In the wake of Hurricane Katrina, members of the Mississippi bar assumed the daunting task of providing emergency legal assistance in disaster-relief centers across the Gulf Coast. Need was immense, and the lawyers were soon sending out S.O.S. appeals themselves. Could someone help create a resource for volunteers to refer to when fielding survivors' myriad (and often unusual) legal questions?

A new online legal manual helps address such questions, thanks in part to the efforts of Law Professor Charles Weisselberg, director of the Center for Clinical Education at Boalt.

"We were hearing louder and louder calls for assistance on a huge set of legal problems," he says. To name a few: Is one required to make mortgage payments on a house that has been destroyed? How do you get your Social Security check when you've been displaced? Should FEMA benefits be counted as part of income for the purposes of child support? Are landlords required to preserve their renters' belongings? How does one obtain bank records that have been destroyed?

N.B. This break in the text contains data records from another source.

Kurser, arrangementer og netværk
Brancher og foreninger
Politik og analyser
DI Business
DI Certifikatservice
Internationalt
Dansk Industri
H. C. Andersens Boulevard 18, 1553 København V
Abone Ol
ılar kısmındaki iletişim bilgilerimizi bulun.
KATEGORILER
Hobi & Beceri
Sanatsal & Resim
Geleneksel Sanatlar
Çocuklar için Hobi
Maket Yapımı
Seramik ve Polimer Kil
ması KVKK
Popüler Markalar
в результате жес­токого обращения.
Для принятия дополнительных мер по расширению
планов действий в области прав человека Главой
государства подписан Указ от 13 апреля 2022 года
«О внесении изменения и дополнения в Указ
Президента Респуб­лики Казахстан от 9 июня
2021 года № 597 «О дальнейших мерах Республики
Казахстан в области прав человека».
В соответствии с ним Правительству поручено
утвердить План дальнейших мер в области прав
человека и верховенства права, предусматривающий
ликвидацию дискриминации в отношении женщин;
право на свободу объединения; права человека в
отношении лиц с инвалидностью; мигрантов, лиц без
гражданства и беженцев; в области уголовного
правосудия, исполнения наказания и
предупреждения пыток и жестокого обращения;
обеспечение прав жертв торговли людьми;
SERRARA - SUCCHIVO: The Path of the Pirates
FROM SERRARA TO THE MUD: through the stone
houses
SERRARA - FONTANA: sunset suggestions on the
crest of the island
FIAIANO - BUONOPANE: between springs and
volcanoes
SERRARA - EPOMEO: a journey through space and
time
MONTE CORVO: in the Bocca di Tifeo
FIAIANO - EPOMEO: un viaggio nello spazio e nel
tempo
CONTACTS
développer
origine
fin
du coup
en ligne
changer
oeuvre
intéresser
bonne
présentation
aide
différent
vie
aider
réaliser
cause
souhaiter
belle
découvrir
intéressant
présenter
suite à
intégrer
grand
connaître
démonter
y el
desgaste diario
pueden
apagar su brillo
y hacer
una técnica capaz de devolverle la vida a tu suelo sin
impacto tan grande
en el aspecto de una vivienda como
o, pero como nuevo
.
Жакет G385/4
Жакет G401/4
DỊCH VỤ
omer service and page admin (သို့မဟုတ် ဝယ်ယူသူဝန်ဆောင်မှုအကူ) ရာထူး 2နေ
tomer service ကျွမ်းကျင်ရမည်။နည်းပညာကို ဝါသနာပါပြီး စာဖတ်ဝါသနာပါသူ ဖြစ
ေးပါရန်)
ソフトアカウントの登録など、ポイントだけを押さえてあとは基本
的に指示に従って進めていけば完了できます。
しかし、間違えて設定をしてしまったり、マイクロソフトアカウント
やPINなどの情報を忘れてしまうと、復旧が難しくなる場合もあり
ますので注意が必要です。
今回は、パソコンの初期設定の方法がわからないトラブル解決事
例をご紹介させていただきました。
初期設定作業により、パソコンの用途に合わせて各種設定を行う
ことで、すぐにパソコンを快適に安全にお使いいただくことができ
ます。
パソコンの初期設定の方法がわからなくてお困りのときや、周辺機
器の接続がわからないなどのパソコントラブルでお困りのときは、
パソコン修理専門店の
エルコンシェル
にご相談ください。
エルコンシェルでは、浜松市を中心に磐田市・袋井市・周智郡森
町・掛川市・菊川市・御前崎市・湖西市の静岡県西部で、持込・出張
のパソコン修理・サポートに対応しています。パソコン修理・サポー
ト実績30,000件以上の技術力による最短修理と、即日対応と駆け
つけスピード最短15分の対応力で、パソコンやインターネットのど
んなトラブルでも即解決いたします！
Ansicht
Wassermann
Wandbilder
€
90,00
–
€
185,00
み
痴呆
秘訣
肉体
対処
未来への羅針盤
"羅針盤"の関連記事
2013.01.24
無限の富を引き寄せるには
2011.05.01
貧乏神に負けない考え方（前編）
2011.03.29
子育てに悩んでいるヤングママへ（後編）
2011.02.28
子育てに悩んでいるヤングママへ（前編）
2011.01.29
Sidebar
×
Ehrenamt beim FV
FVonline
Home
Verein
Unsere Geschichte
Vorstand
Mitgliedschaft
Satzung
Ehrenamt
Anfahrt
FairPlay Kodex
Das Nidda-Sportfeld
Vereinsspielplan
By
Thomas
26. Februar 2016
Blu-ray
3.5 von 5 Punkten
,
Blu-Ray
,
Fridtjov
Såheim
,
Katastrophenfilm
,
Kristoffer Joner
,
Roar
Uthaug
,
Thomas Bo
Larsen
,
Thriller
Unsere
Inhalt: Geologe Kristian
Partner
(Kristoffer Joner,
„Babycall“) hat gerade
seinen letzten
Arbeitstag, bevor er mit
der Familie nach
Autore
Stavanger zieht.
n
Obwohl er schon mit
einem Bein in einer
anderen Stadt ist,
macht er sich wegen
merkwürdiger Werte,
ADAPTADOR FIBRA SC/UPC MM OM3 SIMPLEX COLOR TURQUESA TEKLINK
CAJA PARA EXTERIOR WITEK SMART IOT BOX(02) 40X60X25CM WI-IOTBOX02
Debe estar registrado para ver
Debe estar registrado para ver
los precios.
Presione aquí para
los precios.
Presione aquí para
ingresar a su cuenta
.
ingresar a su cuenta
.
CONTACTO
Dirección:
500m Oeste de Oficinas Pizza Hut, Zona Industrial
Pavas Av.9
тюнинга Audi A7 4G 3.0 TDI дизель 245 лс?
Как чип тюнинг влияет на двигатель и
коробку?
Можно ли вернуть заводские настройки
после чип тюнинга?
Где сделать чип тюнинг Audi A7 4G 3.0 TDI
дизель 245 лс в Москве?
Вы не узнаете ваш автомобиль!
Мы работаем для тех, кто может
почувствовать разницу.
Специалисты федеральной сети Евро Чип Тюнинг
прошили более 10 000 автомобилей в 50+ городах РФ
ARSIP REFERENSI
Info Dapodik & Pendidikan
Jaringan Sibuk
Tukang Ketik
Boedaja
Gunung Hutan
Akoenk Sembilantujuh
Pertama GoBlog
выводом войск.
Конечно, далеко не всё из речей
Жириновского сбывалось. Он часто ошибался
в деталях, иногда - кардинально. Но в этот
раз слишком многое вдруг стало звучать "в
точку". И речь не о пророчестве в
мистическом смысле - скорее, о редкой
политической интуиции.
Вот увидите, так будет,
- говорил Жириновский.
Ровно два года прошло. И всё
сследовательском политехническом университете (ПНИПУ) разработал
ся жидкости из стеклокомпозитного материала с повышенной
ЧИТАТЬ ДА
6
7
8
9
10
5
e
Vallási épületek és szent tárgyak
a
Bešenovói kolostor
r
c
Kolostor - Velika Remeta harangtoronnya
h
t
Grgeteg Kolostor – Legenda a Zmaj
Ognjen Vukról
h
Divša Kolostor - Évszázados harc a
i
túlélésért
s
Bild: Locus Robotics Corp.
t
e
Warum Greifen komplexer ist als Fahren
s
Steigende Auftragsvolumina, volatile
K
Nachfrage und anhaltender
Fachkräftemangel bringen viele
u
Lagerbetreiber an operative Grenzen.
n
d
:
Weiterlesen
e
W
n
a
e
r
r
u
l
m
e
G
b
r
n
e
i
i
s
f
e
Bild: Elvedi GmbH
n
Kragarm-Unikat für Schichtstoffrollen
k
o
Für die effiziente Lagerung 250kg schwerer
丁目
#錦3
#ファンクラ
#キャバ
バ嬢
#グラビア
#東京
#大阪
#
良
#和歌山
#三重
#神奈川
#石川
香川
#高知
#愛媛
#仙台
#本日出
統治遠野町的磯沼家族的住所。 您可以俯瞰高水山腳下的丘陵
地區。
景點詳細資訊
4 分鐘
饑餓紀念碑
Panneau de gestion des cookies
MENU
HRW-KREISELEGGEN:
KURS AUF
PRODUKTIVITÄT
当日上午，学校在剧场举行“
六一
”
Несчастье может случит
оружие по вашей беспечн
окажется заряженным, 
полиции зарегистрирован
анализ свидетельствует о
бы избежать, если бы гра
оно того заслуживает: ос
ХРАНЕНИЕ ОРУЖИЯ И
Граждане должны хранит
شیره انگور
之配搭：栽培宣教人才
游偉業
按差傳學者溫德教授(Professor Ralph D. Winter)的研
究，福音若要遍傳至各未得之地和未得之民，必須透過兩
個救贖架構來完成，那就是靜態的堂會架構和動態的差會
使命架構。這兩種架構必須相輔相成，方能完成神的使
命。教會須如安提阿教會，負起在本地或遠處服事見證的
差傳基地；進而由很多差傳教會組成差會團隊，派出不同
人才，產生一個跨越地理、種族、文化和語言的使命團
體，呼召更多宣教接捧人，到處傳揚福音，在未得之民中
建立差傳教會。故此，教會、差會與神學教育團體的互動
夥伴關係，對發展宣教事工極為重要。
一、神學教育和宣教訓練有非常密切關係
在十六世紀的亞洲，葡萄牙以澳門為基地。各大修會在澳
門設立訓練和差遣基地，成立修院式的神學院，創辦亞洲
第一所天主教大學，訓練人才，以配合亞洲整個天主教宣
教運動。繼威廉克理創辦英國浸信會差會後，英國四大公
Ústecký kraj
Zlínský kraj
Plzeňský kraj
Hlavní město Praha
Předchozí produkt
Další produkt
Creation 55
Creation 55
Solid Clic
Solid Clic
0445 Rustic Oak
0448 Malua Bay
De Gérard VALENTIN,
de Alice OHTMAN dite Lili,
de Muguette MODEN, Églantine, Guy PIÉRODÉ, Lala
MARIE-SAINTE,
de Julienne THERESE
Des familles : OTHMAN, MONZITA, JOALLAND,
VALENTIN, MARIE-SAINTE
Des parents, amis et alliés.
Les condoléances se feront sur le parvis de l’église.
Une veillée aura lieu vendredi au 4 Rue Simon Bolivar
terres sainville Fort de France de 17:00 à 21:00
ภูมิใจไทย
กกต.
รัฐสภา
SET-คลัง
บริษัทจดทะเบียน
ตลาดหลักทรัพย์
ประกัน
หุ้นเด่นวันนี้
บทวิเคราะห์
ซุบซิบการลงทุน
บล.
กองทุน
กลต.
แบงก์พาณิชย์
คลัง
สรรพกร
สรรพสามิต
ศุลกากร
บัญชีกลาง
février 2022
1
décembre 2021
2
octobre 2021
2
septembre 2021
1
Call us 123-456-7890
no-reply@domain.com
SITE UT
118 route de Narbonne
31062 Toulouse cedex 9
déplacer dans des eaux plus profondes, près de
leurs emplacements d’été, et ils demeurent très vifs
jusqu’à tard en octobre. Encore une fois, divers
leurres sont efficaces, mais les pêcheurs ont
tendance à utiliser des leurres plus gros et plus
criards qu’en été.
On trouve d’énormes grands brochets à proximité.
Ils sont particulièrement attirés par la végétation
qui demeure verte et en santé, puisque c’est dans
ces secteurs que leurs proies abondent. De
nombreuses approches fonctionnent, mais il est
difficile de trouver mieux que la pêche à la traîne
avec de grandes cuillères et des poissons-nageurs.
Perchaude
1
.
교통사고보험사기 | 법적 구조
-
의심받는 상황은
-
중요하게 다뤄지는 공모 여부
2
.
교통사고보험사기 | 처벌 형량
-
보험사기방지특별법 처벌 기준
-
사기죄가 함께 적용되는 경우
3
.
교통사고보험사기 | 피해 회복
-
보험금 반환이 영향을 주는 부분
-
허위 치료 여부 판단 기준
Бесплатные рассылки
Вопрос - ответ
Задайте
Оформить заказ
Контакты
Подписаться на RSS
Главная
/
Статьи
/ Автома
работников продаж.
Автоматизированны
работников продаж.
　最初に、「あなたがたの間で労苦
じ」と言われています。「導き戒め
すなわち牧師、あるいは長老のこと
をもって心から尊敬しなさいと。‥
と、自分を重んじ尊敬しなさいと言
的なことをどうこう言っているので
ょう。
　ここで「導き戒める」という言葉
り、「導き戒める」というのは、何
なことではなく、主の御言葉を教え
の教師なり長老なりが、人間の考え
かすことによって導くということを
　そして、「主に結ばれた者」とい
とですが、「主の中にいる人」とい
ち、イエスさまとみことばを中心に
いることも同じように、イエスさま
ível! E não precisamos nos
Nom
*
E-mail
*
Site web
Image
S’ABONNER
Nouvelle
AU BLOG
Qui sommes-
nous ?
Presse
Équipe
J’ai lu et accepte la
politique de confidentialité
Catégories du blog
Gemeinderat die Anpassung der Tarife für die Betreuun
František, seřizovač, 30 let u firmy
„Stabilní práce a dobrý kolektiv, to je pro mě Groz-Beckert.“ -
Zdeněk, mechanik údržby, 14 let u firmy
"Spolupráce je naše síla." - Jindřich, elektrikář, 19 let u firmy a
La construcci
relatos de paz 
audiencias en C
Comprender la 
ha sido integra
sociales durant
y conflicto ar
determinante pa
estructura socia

The Berkeley faculty member, who chairs the clinical legal-education section of the Association of American Law Schools, put out a national call for volunteer legal experts to develop sections of a manual. "The response rate was great," he reports. "People were really happy to help."

The online resource (found at katrinalegalrelief.org) includes sections on a wide range of legal issues - involving landlord/tenant law; mortgages, property, banking, and insurance; benefits from the Federal Emergency Management Agency (FEMA), family law, consumer issues, and more. It incorporates information on FEMA benefits developed by Morrison & Foerster and post-disaster legal information created by the Florida legal community. Weisselberg wrote some of the sections and portions of the introduction.

He calls the manual - which deals with federal and Mississippi state laws - a "work in progress." The next challenge, he says, is to make it a valuable resource for lawyers in different states. "If you're in Southern California trying to help three refugees from Mississippi and two from Louisiana, right now you have to do separate research on the law in different states."